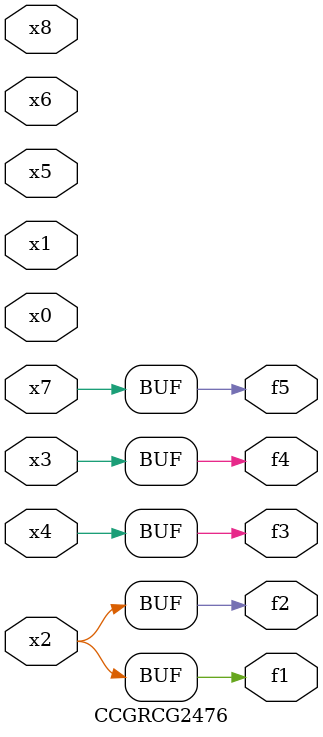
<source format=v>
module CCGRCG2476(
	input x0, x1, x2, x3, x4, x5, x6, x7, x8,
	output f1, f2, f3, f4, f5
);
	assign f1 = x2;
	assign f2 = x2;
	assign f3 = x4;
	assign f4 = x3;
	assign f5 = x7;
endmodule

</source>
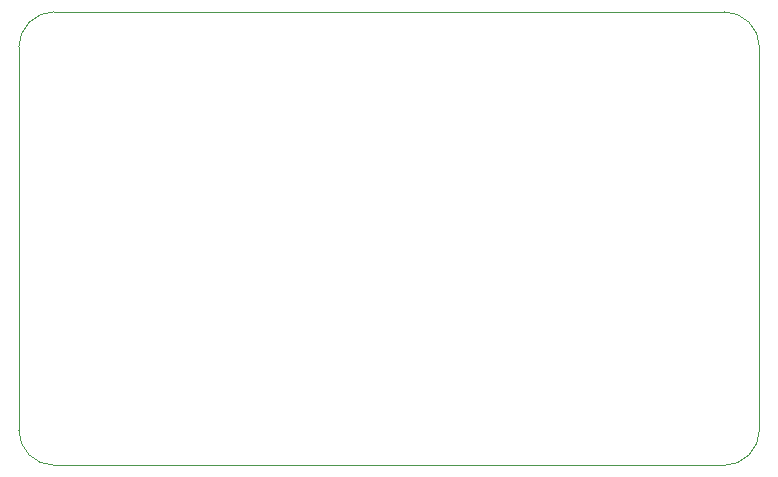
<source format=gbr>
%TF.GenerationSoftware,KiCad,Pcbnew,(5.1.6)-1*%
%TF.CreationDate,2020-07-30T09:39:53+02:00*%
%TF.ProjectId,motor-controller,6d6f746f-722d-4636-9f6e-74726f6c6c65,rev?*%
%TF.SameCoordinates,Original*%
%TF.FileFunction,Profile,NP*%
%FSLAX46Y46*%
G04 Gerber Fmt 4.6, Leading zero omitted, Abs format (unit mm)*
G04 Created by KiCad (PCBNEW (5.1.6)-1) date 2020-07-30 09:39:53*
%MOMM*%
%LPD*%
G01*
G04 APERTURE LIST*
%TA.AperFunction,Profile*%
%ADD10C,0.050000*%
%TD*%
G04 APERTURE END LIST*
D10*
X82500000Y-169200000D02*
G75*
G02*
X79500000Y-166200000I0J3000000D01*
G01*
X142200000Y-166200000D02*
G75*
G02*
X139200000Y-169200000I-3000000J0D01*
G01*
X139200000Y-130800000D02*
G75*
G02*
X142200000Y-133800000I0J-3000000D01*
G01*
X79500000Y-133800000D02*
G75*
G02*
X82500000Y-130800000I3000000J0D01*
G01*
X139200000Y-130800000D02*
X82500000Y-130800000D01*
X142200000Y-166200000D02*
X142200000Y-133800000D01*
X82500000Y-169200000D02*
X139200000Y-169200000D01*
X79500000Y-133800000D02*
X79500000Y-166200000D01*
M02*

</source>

## WHAT TO DO
Above are the records; report how many of their lines hold the string "Profile", with no other words.

## PROBLEM SOLUTION
2